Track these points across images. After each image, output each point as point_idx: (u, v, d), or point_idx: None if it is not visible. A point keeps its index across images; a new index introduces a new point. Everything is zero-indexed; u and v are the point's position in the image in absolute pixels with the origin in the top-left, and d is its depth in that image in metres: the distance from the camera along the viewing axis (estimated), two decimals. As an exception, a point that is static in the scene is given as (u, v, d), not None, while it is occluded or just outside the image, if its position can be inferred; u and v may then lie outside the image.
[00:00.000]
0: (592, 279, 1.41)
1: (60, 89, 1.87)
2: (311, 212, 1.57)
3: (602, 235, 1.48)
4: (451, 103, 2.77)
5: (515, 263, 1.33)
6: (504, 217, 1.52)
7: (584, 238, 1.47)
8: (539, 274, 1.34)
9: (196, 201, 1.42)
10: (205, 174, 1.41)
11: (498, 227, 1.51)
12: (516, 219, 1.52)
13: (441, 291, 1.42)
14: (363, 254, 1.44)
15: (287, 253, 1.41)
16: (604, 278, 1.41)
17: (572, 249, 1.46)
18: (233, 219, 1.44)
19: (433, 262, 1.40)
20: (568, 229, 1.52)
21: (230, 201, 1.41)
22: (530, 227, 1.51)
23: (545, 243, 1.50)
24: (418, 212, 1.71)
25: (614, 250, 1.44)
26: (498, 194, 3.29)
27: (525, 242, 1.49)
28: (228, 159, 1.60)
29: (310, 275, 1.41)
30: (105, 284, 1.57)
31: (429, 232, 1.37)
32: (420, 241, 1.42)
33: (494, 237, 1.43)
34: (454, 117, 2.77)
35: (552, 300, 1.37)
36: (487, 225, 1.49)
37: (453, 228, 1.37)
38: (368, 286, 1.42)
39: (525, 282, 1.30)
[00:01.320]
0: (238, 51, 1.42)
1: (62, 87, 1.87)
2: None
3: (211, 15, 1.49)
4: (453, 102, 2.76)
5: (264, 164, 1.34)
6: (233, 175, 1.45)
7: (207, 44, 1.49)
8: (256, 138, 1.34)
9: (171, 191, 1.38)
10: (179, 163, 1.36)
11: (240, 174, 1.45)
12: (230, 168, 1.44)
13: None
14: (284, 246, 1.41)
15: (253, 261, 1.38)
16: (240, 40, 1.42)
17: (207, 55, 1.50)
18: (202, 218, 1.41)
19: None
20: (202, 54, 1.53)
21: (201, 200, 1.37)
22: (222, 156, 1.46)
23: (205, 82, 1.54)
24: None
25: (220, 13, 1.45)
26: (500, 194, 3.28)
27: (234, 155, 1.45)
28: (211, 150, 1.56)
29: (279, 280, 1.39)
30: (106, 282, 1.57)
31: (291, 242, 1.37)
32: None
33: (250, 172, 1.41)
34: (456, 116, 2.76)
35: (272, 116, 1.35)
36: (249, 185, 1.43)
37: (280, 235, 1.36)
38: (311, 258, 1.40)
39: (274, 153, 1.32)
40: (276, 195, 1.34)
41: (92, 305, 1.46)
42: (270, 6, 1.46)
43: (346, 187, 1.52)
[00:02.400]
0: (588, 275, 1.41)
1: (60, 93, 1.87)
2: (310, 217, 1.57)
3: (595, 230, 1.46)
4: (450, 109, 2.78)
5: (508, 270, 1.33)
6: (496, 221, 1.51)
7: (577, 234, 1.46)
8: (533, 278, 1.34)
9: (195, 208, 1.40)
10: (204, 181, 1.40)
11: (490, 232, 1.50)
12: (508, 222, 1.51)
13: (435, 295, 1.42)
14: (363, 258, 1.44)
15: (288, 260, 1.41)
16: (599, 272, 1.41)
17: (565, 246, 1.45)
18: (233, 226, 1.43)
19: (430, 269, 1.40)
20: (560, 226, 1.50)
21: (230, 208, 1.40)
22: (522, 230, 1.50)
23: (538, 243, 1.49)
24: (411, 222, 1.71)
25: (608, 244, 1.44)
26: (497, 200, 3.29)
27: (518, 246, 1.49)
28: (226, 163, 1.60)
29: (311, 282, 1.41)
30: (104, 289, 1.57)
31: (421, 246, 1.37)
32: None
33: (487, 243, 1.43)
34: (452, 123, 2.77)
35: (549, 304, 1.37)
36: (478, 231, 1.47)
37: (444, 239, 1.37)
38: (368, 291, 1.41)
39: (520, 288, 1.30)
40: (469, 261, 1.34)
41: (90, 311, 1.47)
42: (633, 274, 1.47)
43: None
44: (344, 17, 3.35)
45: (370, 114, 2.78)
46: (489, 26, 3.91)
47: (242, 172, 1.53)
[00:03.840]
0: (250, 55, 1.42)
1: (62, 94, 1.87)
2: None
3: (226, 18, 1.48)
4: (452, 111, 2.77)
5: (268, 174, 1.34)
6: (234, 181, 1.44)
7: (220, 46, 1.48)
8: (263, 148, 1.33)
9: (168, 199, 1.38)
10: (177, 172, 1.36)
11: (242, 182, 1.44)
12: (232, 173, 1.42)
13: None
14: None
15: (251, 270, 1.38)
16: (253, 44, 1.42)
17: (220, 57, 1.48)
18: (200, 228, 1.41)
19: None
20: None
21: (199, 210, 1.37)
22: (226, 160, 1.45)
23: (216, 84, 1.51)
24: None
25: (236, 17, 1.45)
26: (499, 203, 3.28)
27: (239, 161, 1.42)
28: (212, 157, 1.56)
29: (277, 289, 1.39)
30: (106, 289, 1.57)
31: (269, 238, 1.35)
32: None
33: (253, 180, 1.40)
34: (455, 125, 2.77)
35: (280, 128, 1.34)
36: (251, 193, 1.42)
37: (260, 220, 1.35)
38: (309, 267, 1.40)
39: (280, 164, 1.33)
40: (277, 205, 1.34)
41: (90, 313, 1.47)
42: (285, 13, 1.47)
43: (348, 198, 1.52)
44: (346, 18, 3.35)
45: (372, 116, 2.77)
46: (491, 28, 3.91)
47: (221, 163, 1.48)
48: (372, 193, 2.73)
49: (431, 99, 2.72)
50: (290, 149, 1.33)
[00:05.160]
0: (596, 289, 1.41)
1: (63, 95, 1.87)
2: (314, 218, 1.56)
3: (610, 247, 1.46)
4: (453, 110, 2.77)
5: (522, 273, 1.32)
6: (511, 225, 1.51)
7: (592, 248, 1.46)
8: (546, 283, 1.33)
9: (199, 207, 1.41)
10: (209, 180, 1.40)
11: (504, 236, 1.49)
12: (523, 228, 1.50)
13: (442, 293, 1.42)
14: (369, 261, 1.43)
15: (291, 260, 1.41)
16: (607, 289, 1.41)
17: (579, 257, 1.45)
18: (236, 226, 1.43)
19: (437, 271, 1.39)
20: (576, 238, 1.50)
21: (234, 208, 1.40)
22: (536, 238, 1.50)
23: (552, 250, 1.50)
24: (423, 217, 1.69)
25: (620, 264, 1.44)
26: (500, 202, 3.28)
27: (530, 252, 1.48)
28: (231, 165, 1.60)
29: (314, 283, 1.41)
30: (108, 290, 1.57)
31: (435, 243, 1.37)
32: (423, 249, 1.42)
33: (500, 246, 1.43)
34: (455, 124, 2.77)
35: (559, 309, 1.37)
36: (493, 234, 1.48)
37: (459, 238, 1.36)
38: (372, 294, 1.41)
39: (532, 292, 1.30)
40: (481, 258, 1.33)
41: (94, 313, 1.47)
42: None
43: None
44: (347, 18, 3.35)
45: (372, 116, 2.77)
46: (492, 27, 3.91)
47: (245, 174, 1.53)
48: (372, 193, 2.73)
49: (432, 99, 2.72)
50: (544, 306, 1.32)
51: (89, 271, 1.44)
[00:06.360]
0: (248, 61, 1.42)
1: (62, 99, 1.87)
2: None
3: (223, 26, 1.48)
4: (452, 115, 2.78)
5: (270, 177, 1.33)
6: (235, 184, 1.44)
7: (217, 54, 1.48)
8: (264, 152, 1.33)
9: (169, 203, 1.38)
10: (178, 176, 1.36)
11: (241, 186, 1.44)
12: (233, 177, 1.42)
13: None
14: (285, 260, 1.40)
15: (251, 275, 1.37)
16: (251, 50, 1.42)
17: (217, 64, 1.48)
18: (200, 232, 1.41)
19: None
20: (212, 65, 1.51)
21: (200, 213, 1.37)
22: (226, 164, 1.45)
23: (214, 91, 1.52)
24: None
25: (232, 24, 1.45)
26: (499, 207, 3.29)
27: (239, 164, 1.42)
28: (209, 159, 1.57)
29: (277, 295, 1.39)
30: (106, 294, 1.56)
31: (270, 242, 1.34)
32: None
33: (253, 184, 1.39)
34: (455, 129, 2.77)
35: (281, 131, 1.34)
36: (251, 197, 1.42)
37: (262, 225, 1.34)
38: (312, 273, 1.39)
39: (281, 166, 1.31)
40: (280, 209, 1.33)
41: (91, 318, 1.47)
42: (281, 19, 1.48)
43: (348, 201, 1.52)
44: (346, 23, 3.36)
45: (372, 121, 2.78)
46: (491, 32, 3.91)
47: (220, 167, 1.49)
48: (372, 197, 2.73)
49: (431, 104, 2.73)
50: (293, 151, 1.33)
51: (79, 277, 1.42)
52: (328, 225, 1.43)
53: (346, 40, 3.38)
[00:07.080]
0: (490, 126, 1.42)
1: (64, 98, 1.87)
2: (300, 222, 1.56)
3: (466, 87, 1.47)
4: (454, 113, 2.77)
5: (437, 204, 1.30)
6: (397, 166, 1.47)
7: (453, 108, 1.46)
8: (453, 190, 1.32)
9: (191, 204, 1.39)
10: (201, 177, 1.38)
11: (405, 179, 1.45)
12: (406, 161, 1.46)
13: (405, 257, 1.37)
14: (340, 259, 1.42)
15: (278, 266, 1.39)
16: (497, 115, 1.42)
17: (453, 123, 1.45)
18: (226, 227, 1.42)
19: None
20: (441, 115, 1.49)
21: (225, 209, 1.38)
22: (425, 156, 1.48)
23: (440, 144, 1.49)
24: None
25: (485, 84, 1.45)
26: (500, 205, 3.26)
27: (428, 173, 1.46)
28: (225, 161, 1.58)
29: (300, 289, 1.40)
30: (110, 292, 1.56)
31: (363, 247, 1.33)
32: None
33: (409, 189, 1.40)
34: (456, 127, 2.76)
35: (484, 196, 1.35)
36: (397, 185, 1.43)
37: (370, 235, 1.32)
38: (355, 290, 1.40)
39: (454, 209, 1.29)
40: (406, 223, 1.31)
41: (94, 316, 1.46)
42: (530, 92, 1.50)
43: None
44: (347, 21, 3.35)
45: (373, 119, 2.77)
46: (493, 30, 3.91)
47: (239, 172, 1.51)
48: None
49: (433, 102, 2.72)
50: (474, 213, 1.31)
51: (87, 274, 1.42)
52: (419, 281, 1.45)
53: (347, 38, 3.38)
☆ ☆ ☆ ☆ ☆ ☆ ☆
Directions
From the records above, copy out the line with "33: (253, 180, 1.40)", the line with "50: (290, 149, 1.33)", and every line between them, word for word.

Output below
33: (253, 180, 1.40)
34: (455, 125, 2.77)
35: (280, 128, 1.34)
36: (251, 193, 1.42)
37: (260, 220, 1.35)
38: (309, 267, 1.40)
39: (280, 164, 1.33)
40: (277, 205, 1.34)
41: (90, 313, 1.47)
42: (285, 13, 1.47)
43: (348, 198, 1.52)
44: (346, 18, 3.35)
45: (372, 116, 2.77)
46: (491, 28, 3.91)
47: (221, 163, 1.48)
48: (372, 193, 2.73)
49: (431, 99, 2.72)
50: (290, 149, 1.33)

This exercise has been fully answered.